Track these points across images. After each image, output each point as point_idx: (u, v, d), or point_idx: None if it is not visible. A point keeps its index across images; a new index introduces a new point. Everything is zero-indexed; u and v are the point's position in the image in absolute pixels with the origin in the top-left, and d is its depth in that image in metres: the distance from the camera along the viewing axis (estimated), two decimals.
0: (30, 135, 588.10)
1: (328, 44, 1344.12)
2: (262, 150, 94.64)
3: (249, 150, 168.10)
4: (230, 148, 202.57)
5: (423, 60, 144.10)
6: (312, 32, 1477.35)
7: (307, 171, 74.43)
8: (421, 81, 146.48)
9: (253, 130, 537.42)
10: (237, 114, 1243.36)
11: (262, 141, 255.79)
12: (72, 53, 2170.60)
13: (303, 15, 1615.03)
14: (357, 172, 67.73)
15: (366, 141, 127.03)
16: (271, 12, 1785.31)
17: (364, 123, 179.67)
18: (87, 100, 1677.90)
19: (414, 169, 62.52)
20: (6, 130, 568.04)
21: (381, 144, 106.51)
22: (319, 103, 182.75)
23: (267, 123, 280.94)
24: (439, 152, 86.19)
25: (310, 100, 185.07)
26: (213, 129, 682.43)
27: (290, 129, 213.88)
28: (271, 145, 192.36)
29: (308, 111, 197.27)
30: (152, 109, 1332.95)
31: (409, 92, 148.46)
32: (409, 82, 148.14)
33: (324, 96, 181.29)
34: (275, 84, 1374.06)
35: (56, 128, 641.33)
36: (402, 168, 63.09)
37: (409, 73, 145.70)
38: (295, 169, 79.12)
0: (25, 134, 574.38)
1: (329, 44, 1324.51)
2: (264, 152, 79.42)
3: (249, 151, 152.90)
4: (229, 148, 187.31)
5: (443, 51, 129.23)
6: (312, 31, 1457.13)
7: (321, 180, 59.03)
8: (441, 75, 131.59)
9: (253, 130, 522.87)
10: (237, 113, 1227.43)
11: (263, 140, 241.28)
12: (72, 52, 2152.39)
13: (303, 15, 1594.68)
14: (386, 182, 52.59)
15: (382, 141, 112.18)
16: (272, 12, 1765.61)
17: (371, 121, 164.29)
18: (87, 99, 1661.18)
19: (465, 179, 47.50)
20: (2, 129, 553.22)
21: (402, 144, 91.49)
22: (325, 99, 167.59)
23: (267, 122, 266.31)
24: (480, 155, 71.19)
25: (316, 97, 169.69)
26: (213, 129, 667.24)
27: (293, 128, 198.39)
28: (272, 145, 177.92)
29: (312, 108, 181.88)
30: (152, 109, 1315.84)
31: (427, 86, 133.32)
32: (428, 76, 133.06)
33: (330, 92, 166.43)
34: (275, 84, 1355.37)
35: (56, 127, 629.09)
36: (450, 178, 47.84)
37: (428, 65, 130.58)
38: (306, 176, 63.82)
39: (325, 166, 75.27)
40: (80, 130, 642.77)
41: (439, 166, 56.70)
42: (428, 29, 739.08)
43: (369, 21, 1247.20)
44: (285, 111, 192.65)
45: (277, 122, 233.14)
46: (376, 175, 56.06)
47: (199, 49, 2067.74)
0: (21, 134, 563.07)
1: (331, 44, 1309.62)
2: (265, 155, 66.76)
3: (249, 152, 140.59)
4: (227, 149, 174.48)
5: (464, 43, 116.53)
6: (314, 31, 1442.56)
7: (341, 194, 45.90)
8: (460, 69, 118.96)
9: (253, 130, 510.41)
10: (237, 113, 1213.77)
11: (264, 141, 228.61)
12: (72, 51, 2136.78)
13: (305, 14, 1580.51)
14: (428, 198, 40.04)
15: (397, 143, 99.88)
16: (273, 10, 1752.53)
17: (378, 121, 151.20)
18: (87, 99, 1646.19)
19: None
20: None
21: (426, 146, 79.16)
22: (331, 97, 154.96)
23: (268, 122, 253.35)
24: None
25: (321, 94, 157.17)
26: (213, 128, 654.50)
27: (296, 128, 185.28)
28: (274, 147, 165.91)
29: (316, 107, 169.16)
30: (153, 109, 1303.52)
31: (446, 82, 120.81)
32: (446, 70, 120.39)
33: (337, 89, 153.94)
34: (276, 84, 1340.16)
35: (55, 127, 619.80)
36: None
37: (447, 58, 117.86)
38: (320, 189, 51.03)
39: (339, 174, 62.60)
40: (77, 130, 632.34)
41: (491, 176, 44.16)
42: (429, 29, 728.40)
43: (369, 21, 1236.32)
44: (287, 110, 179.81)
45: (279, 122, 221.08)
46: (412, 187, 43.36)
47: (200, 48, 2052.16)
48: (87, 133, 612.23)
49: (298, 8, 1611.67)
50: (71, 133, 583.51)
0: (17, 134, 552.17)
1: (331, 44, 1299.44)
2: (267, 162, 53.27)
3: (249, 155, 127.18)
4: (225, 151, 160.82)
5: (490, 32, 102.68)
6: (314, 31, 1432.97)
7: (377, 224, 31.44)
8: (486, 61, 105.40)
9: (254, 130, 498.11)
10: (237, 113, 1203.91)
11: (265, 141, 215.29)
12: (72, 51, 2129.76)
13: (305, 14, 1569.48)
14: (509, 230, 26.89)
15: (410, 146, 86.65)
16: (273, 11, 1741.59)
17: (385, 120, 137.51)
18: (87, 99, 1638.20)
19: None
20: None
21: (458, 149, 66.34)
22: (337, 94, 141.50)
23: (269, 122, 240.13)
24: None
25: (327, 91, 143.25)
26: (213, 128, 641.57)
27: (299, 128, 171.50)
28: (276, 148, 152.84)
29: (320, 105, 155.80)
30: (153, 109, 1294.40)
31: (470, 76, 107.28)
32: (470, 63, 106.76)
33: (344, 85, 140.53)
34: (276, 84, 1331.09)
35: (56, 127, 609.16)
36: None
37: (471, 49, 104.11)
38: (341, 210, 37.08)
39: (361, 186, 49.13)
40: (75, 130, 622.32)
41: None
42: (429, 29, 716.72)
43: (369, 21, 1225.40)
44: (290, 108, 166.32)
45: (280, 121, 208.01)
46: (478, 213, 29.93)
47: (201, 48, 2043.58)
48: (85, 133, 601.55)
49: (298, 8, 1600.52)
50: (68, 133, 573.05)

+--

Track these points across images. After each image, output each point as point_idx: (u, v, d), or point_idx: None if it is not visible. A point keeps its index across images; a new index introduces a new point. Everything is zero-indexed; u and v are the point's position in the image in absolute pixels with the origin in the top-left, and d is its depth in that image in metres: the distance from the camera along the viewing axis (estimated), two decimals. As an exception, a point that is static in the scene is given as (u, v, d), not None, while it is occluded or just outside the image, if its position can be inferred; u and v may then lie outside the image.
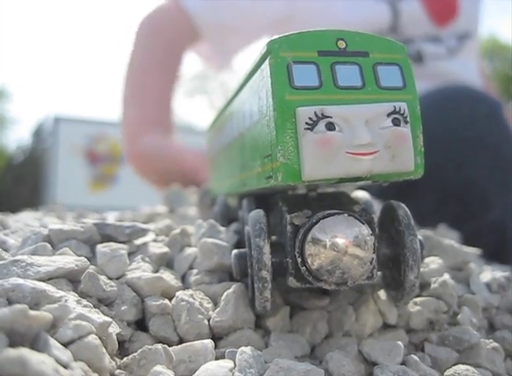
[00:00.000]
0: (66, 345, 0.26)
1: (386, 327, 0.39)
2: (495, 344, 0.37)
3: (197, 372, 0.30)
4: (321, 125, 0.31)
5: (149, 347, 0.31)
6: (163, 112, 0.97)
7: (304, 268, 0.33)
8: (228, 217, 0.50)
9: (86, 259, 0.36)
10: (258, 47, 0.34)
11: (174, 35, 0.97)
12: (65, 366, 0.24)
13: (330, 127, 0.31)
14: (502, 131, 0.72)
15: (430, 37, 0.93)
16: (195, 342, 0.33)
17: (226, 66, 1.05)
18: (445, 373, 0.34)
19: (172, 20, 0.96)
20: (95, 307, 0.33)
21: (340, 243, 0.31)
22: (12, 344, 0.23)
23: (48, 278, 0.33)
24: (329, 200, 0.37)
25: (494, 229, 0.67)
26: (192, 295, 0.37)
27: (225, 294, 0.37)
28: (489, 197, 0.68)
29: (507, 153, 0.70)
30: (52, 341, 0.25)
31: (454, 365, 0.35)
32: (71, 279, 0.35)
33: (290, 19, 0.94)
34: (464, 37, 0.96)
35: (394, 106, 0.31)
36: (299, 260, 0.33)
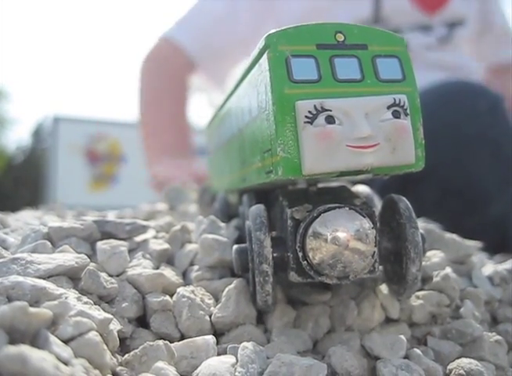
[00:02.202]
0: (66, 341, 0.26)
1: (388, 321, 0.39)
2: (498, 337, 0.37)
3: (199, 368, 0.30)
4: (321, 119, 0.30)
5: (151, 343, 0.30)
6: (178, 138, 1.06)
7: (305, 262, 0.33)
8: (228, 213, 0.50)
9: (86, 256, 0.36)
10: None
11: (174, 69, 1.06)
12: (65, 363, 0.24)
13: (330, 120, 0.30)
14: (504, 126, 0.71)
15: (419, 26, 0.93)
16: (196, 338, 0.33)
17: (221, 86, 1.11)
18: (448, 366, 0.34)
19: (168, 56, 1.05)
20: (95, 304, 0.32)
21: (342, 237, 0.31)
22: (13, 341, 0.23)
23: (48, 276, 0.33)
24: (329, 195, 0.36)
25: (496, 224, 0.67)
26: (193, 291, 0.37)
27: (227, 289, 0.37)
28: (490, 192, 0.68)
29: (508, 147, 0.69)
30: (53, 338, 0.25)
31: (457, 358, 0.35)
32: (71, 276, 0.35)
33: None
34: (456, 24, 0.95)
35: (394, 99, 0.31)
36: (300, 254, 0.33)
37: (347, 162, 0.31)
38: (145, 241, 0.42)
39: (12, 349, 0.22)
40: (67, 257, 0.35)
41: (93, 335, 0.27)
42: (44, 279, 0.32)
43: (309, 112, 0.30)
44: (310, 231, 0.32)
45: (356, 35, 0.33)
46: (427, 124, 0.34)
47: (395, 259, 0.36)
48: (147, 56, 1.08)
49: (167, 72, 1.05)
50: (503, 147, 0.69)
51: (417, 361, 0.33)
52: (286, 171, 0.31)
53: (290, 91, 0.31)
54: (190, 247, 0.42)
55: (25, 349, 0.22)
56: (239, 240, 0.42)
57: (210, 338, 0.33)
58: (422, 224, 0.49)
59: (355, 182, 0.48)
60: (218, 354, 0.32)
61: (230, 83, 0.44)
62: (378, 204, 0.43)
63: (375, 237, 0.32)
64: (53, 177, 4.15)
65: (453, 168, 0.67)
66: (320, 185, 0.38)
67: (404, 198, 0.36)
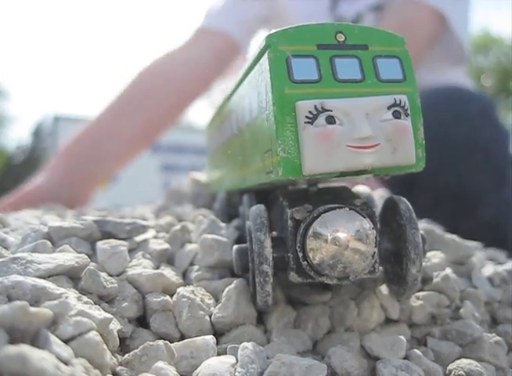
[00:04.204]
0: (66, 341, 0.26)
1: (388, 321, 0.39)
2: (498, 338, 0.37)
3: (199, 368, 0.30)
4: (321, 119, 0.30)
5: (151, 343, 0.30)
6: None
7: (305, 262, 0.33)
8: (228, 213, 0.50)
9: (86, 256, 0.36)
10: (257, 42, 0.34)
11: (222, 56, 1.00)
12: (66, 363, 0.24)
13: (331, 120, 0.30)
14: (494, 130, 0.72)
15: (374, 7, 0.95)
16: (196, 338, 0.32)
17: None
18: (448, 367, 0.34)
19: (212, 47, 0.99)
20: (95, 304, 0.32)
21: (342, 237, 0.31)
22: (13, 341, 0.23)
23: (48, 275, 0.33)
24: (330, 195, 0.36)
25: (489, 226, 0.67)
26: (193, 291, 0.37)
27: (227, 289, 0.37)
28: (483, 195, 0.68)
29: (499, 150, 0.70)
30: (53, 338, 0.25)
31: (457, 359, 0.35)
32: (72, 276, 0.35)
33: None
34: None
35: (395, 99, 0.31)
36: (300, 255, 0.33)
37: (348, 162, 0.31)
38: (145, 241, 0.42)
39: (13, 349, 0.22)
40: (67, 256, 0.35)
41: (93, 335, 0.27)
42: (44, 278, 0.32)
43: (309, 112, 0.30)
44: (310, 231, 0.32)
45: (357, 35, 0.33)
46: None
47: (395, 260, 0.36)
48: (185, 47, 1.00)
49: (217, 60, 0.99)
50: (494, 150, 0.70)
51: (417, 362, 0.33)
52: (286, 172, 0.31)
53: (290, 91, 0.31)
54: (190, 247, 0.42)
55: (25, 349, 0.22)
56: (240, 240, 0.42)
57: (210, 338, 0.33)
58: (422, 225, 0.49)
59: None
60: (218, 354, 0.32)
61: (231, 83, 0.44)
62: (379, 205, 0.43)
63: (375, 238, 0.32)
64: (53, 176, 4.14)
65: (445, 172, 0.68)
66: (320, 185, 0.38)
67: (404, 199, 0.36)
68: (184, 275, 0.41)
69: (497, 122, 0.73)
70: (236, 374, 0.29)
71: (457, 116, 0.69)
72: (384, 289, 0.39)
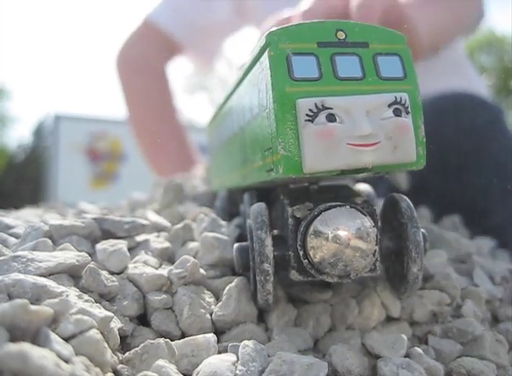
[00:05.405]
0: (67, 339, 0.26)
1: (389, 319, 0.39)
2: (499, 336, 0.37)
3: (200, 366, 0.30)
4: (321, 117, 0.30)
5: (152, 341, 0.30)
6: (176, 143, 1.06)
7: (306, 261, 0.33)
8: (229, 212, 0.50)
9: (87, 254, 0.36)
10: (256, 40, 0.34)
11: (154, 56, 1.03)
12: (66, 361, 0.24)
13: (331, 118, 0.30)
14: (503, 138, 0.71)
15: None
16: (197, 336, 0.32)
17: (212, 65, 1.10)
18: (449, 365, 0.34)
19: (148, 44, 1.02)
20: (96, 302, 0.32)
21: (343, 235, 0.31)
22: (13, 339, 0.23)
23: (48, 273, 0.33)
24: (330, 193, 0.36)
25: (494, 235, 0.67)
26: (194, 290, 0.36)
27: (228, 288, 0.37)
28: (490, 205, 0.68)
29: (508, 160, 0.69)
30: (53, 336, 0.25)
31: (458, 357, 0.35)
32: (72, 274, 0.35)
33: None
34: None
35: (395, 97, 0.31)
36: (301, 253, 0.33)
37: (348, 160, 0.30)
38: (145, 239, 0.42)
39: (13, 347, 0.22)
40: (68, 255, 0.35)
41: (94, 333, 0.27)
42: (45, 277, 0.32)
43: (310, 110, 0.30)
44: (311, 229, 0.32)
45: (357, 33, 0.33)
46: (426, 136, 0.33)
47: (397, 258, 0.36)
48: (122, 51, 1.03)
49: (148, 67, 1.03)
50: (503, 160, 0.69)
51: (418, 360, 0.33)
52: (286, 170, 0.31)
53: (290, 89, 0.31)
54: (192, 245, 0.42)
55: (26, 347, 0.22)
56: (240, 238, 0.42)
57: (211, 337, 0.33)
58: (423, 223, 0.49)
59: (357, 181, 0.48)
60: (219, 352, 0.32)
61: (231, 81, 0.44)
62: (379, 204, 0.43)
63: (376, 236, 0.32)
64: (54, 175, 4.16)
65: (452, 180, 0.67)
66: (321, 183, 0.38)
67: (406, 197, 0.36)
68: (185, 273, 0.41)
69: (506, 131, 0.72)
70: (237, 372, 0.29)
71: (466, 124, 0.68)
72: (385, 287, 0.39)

+--

Above are the entries. Copy exactly the part that opens with the line containing "11: (174, 35, 0.97)" and closes with the line containing "36: (299, 260, 0.33)", and no more.

11: (174, 35, 0.97)
12: (65, 366, 0.24)
13: (330, 127, 0.31)
14: (502, 131, 0.72)
15: (430, 37, 0.93)
16: (195, 342, 0.33)
17: (226, 66, 1.05)
18: (445, 373, 0.34)
19: (172, 20, 0.96)
20: (95, 307, 0.33)
21: (340, 243, 0.31)
22: (12, 344, 0.23)
23: (48, 278, 0.33)
24: (329, 200, 0.37)
25: (494, 229, 0.67)
26: (192, 295, 0.37)
27: (225, 294, 0.37)
28: (489, 197, 0.68)
29: (507, 153, 0.70)
30: (52, 341, 0.25)
31: (454, 365, 0.35)
32: (71, 279, 0.35)
33: (290, 19, 0.94)
34: (464, 37, 0.96)
35: (394, 106, 0.31)
36: (299, 260, 0.33)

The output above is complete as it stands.